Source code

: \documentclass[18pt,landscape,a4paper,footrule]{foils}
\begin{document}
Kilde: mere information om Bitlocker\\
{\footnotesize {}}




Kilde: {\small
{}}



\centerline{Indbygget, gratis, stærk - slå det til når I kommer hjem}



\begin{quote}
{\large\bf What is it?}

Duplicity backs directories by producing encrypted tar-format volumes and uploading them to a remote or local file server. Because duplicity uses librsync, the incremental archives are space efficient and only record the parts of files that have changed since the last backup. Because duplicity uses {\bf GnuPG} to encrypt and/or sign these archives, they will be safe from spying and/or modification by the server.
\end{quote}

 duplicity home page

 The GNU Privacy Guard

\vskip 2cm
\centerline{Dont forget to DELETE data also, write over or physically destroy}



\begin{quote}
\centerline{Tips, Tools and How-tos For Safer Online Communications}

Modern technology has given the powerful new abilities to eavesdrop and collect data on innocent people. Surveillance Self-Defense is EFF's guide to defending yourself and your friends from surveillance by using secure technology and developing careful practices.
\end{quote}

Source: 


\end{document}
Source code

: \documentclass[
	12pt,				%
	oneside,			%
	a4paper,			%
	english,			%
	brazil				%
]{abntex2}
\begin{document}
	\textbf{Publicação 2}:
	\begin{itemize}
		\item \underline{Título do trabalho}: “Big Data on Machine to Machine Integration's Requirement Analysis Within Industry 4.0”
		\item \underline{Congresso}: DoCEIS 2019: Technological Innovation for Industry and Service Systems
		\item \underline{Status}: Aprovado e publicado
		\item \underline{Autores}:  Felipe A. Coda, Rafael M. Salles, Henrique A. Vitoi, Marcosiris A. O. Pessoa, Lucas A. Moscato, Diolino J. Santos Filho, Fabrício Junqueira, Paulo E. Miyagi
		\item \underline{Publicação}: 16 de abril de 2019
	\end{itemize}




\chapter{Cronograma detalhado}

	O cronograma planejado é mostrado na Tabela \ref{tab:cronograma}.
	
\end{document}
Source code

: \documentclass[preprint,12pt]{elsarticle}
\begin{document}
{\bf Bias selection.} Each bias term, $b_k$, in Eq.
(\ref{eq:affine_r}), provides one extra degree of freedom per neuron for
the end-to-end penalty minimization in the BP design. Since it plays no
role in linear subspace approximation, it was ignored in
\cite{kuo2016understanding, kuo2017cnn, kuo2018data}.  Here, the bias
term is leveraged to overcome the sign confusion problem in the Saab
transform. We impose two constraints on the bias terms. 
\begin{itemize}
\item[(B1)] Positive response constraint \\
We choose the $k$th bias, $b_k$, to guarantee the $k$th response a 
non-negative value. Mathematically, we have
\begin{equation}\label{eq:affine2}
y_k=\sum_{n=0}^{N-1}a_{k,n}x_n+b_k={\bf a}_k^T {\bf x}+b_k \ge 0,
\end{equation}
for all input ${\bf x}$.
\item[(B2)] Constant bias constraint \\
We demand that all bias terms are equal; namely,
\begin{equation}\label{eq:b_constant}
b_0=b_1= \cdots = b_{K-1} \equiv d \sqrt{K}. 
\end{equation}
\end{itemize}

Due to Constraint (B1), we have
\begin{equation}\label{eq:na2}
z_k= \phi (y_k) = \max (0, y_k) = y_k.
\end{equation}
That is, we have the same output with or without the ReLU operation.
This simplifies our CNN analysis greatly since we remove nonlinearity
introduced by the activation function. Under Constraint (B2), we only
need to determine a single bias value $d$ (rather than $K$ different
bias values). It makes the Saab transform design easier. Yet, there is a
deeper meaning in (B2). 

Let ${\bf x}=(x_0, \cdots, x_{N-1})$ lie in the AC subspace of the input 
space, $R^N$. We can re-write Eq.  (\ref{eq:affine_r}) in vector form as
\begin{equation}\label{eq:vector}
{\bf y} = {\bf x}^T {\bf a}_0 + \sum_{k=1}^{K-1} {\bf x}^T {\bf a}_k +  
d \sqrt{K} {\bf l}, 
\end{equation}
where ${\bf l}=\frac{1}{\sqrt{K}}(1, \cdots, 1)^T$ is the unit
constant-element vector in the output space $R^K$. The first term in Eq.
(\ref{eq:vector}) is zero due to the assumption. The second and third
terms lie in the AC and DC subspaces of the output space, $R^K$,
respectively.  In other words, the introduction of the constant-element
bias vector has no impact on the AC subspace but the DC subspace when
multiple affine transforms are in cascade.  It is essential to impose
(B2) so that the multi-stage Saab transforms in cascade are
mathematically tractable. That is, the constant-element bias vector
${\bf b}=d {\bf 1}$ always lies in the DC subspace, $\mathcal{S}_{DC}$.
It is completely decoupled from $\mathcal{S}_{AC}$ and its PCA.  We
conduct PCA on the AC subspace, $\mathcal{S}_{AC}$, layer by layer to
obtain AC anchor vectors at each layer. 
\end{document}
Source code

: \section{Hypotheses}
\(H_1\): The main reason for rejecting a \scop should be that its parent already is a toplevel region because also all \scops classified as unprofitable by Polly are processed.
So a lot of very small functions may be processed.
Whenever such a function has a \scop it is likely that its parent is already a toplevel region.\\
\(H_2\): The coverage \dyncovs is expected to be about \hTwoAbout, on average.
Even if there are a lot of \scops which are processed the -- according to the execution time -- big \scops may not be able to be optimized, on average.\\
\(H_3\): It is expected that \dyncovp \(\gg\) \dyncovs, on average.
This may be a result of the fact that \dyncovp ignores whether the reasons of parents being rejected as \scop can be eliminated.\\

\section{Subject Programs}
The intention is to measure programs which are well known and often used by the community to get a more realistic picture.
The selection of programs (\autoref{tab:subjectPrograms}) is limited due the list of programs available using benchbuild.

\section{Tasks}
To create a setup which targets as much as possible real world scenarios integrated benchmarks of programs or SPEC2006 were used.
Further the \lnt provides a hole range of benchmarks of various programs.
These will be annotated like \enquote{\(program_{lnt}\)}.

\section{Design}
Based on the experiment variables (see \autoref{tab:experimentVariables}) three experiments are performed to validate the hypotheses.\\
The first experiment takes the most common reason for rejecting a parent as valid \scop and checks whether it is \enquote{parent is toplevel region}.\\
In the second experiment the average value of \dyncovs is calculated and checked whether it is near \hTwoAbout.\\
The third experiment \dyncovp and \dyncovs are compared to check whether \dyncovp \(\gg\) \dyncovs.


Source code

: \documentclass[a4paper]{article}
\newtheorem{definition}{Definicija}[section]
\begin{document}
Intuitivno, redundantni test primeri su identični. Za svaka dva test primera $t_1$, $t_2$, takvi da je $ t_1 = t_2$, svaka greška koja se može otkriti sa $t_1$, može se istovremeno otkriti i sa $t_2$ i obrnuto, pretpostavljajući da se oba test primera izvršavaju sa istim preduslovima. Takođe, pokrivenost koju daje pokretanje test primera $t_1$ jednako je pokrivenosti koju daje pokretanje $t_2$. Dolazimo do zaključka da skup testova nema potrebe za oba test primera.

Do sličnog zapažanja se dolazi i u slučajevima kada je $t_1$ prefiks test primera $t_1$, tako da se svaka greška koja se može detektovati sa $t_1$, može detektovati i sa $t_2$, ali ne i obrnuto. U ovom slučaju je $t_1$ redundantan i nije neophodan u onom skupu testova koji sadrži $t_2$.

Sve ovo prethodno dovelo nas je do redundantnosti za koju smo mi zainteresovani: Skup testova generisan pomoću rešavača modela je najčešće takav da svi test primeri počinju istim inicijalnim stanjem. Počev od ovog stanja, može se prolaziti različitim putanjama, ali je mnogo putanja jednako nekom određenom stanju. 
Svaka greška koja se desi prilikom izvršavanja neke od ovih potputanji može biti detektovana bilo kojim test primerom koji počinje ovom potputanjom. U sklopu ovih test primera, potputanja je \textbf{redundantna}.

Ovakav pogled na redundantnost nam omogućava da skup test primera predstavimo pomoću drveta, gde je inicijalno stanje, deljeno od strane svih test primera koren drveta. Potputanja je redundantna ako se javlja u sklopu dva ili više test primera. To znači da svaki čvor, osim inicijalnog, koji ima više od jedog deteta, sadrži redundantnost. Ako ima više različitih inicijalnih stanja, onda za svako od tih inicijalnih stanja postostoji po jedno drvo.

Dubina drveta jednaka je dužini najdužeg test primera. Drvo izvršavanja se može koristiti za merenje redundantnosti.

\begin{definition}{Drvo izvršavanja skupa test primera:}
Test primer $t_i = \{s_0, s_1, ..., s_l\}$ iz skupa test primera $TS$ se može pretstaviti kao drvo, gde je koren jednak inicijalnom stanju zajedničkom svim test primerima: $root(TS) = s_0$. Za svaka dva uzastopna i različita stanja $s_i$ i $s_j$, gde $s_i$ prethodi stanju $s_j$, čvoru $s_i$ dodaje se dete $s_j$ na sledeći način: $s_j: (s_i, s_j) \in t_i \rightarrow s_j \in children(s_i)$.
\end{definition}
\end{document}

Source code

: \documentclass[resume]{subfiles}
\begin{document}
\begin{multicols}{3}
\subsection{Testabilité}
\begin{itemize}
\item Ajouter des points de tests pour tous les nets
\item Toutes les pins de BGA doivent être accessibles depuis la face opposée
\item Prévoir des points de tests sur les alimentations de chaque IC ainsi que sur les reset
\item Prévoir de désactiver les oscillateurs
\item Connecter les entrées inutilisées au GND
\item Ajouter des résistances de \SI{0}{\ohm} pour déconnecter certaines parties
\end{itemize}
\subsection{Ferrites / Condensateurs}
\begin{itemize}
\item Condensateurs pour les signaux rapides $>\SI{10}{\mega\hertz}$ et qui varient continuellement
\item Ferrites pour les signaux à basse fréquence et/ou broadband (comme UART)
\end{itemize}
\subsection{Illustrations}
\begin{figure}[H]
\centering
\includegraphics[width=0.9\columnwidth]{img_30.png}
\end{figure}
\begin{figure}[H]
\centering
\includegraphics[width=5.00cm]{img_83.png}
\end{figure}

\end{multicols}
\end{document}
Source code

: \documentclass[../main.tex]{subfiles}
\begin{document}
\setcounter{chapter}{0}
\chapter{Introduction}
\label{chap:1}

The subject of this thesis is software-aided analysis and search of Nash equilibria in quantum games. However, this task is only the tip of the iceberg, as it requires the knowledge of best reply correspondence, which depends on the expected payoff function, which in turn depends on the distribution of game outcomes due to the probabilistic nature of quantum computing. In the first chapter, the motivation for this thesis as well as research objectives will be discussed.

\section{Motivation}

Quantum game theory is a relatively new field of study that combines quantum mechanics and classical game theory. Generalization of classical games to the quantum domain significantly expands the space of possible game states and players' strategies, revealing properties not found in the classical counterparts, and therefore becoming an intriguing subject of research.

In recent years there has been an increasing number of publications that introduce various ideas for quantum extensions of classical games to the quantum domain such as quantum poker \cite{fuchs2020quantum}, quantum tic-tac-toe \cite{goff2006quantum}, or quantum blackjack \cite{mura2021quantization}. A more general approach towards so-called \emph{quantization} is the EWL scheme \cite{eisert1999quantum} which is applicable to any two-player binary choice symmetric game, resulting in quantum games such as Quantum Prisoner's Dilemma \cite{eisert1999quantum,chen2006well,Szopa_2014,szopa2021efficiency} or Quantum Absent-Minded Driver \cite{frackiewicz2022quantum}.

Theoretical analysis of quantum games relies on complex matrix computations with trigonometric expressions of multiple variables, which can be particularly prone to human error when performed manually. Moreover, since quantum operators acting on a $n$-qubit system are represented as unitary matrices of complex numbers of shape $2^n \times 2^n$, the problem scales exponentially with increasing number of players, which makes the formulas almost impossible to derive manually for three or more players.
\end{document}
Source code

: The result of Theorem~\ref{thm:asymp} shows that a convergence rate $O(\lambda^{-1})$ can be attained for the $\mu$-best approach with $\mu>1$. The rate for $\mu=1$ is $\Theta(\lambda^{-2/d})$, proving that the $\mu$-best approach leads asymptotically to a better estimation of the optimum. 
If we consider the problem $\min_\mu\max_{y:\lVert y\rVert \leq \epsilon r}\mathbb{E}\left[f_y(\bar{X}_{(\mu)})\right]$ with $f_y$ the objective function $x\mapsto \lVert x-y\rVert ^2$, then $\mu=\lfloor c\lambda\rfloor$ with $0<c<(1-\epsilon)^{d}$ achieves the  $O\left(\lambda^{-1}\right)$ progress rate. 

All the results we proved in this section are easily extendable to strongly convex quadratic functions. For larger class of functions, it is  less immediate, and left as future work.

**What the task asks**
From the records above, give again exactly the lines running from the line with "bias constraint \\" to the line with "constant-element vector in", inclusive.

**Written answer**
\item[(B2)] Constant bias constraint \\
We demand that all bias terms are equal; namely,
\begin{equation}\label{eq:b_constant}
b_0=b_1= \cdots = b_{K-1} \equiv d \sqrt{K}. 
\end{equation}
\end{itemize}

Due to Constraint (B1), we have
\begin{equation}\label{eq:na2}
z_k= \phi (y_k) = \max (0, y_k) = y_k.
\end{equation}
That is, we have the same output with or without the ReLU operation.
This simplifies our CNN analysis greatly since we remove nonlinearity
introduced by the activation function. Under Constraint (B2), we only
need to determine a single bias value $d$ (rather than $K$ different
bias values). It makes the Saab transform design easier. Yet, there is a
deeper meaning in (B2). 

Let ${\bf x}=(x_0, \cdots, x_{N-1})$ lie in the AC subspace of the input 
space, $R^N$. We can re-write Eq.  (\ref{eq:affine_r}) in vector form as
\begin{equation}\label{eq:vector}
{\bf y} = {\bf x}^T {\bf a}_0 + \sum_{k=1}^{K-1} {\bf x}^T {\bf a}_k +  
d \sqrt{K} {\bf l}, 
\end{equation}
where ${\bf l}=\frac{1}{\sqrt{K}}(1, \cdots, 1)^T$ is the unit
constant-element vector in the output space $R^K$. The first term in Eq.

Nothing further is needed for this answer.